No need to worry about that now, because Tara and Zack are now over. And she says it was a real marriage because, that marriage that Reid just couldn’t shut up about, was apparently never made legal here in the good old U S of A.
And now it's over.
And the bartenders of the world are waiting for her triumphant return to that spot of tile under a stool.


I kinda know how this feels, cuz I'd be doing the same thing, too, if Paltrow was my wife.
Chris Martin, AKA Mr. Gwyneth Paltrow, is not fond of interviews, and not at all fond of interviews where the questions seem Gwyneth-related.
And, seriously, can you blame him? I mean she talks about herself so much why should he even mention her name? He doesn't even appear in public with her.
And again, can you blame him?
Once, when a female journalist asked if he';d ever record a duet with the missus, he responded by asking the reporter about her favorite sexual position.
Another time, he punched a guy in the chest for mentioning Gwyneth’s ex Brad Pitt. 
He also walked off a BBC interview when it took at turn he didn’t like.
But then he had a change of heart, and, in an interview with CBS, said being married to Paltrow was akin to “winning the lottery.” Which is apparently what happened because I think that right after he said that, Paltrow cut him a huuuuge check.
But now he's back to this old "No Gwyneth" stance. Martin was doing a phone interview on radio with several journalists, and there were a lot of questions about Gwyneth. So, what did Chris Martin do?
He hung up.
Of course, he immediately called back, probably because Gwyneth had one of her perfectly manicured talons aimed at his jugular, and said that he didn’t object to any particular question, but that it was more about the fact that too many were coming at once, and Gwyneth scarcely had any time to tell him what to say about her.

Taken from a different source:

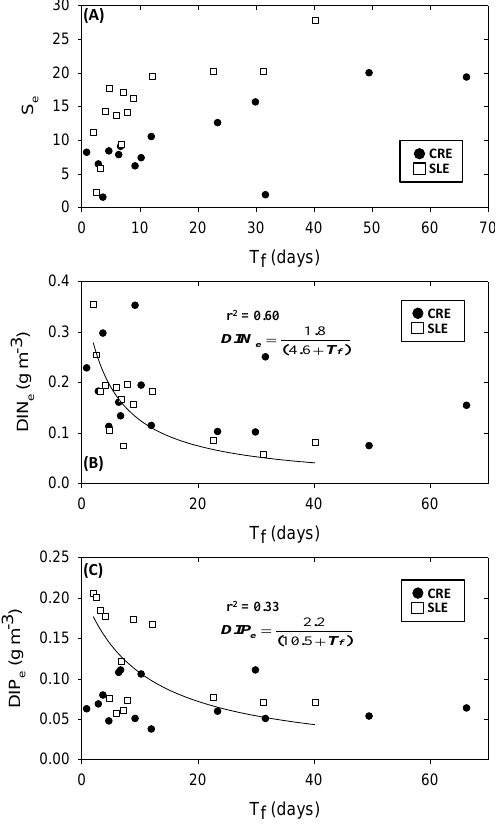
Fig. 5. Scatter plots from seasonal DIN and DIP budgets for CRE and SLE from 2002 to 2008. (A) Freshwater discharge ( V Q ) vs. estuary salinity; (B) external DIN load (g Nm − 2 d − 1 ) vs. estuary DIN concentration (g m − 3 ) ; (C) external DIP load (g Pm − 2 d − 1 ) vs. estuary DIP concentration (gm − 3 ) . Regression lines, r 2 values, and equations provided for the SLE points only.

Like I said, if I was married to her, I'd keep my mouth shut, too.


Wow. This is shocking.
Not.
Fame-whore, and money-grubbing, Kate Gosselin is planning to enroll her brood of eight into acting, singing, dancing, joking, shilling for Mama, classes.
According to sources--and I can think of at least eight 'people' who wanna dog Kate--her "ultimate goal is to get her kids into the entertainment business and manage their careers. She’s looking into acting, singing and dancing classes near the family’s home in Pennsylvania. She wants to get the kids started in commercials by next year…”
Kate believes that she can be the mother of all stage moms, making big bucks by managing the kids’ careers, and never having to work a day in her life again. Because that's what she does, whore herself and her children out.
She's the New Dina Lohan.
But ex-husband Jon isn't keen on kid-sploitation. According to those eight sources, Daddy, er, Jon, has "been very outspoken about wanting to keep the children off TV.”
But Kate is one mean mama who don't take 'No' for an answer if it comes between her and not having to actually work again ever. I mean, her TV show failed, she tried to get a talk show and that fizzled, her dancing was more lumbering, and her latest TV show was canned.